What is being asked
Take the material below and output exactly the run of lines from the one containing "Réf. 2120022 (#IBS#)" down to the one containing "DEMİREL: TÜİK Rakam", with both included.

============================================================

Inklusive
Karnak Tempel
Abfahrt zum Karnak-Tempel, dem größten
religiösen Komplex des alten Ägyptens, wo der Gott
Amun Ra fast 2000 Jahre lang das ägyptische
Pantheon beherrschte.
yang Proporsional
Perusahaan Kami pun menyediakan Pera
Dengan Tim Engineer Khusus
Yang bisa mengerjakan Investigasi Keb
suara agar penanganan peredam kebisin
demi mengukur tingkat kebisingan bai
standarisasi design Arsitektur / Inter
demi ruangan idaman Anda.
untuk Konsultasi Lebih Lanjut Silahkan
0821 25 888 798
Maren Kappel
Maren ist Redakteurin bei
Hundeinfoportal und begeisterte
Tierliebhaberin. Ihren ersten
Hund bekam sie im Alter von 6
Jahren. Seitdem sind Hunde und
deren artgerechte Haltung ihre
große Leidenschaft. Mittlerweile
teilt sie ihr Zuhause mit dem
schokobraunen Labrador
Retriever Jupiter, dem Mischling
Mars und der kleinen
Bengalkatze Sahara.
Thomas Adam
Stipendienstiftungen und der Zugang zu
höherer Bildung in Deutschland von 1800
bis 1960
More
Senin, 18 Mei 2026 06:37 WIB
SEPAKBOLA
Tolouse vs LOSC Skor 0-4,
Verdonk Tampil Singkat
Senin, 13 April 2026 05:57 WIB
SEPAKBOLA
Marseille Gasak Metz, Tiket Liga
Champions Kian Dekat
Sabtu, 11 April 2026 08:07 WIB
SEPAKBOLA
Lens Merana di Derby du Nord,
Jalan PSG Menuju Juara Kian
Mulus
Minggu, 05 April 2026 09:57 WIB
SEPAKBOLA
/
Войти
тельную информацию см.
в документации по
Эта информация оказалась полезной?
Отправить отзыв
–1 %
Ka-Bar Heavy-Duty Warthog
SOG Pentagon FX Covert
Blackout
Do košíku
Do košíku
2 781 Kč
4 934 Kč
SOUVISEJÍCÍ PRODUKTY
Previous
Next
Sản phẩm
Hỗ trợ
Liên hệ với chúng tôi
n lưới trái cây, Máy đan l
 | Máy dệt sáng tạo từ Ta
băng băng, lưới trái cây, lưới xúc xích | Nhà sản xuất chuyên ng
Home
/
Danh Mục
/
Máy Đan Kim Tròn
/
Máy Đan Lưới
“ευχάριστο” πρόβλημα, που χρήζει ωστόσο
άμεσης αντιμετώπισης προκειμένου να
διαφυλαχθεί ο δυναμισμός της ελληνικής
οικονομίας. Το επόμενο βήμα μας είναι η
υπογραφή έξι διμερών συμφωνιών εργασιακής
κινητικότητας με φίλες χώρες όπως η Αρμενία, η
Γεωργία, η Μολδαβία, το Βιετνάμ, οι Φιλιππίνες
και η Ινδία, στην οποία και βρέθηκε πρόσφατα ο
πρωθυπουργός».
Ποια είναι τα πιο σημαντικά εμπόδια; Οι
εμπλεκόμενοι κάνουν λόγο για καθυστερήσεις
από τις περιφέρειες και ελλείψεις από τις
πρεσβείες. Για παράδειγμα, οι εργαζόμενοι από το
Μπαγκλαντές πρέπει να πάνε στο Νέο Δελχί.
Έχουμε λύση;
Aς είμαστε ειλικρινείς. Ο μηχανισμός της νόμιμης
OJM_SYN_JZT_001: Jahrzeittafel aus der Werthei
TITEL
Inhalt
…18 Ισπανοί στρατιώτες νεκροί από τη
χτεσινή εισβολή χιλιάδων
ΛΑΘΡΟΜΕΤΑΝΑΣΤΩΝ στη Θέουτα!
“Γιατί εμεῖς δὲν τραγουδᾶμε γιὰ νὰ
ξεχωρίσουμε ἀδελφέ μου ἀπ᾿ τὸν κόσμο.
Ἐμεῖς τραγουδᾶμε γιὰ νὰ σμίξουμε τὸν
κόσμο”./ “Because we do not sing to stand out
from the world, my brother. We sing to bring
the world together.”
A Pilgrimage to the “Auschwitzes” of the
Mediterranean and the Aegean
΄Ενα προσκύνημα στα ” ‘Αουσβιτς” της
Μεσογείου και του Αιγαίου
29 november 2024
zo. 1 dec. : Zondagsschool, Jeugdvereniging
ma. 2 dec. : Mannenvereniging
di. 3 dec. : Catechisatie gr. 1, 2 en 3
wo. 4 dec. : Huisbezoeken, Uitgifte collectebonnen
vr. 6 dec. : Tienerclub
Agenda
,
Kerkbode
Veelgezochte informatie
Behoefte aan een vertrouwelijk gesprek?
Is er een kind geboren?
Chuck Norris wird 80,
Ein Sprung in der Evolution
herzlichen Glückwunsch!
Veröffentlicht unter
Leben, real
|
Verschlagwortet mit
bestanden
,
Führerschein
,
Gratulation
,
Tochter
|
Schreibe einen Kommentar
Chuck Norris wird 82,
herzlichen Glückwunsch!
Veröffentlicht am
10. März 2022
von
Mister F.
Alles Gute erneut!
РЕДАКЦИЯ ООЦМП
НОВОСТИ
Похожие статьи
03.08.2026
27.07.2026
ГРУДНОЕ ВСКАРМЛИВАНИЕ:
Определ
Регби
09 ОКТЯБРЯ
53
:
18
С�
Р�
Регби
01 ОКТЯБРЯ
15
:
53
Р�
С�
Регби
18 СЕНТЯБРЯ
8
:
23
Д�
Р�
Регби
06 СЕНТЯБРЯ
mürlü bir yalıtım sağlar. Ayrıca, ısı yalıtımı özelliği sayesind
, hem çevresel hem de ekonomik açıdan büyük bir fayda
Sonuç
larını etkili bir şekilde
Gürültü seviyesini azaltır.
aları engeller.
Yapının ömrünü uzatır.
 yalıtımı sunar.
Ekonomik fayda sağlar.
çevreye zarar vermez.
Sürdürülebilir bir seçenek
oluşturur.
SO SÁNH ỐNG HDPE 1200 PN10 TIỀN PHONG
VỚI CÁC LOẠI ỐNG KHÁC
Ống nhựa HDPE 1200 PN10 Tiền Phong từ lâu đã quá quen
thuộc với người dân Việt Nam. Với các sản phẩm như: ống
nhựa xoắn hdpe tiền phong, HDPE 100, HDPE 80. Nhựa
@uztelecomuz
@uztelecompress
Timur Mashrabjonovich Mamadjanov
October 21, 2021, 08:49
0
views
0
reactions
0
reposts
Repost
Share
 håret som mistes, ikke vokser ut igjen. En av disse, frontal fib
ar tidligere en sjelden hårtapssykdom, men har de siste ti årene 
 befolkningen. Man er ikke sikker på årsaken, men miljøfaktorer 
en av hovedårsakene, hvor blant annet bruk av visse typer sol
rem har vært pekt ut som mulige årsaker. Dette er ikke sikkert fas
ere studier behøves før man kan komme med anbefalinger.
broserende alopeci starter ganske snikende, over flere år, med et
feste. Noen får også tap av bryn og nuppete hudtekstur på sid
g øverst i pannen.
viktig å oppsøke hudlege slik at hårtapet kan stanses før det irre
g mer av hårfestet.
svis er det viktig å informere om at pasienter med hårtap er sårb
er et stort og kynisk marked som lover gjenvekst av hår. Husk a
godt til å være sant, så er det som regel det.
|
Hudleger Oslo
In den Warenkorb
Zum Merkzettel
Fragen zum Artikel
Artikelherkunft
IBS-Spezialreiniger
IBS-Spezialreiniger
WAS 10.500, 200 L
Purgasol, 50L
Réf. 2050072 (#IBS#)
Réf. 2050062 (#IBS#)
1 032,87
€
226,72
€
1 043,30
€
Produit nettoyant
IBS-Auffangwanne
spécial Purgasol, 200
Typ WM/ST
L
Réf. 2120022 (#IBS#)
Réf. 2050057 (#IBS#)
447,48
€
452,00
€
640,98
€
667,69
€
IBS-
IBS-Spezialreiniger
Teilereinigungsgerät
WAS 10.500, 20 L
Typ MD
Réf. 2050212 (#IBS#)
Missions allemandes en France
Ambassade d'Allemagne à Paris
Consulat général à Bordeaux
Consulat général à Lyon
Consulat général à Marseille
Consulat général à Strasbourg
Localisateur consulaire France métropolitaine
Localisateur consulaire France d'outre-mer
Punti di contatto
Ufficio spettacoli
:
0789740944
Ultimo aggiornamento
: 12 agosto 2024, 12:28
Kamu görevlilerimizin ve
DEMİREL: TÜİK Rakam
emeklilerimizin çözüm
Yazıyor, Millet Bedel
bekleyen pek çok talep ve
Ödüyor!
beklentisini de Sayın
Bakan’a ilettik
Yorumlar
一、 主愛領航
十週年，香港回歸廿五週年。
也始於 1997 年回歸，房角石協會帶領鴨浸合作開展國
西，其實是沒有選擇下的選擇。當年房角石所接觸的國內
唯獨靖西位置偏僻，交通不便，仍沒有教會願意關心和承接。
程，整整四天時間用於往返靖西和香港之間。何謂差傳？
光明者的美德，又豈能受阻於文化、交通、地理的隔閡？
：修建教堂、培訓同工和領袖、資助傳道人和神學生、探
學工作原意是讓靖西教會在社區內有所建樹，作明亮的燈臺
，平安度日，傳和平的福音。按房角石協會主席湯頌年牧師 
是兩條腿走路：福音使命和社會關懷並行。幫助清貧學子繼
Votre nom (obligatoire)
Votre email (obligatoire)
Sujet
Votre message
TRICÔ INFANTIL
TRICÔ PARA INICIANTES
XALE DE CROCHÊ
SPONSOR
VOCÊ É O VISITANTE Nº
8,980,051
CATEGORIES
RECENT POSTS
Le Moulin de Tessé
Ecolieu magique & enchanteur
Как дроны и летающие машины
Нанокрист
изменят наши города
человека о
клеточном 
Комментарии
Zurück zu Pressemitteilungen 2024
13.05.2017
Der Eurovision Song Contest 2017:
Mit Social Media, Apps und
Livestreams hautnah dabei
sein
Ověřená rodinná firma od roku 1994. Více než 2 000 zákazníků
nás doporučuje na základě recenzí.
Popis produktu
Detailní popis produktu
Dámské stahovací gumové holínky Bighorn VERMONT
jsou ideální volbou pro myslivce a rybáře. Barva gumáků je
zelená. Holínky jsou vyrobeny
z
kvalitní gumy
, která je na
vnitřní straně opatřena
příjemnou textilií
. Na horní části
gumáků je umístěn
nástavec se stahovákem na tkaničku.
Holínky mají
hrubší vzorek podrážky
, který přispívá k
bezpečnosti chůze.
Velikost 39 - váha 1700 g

============================================================

Response below
Réf. 2120022 (#IBS#)
Réf. 2050057 (#IBS#)
447,48
€
452,00
€
640,98
€
667,69
€
IBS-
IBS-Spezialreiniger
Teilereinigungsgerät
WAS 10.500, 20 L
Typ MD
Réf. 2050212 (#IBS#)
Missions allemandes en France
Ambassade d'Allemagne à Paris
Consulat général à Bordeaux
Consulat général à Lyon
Consulat général à Marseille
Consulat général à Strasbourg
Localisateur consulaire France métropolitaine
Localisateur consulaire France d'outre-mer
Punti di contatto
Ufficio spettacoli
:
0789740944
Ultimo aggiornamento
: 12 agosto 2024, 12:28
Kamu görevlilerimizin ve
DEMİREL: TÜİK Rakam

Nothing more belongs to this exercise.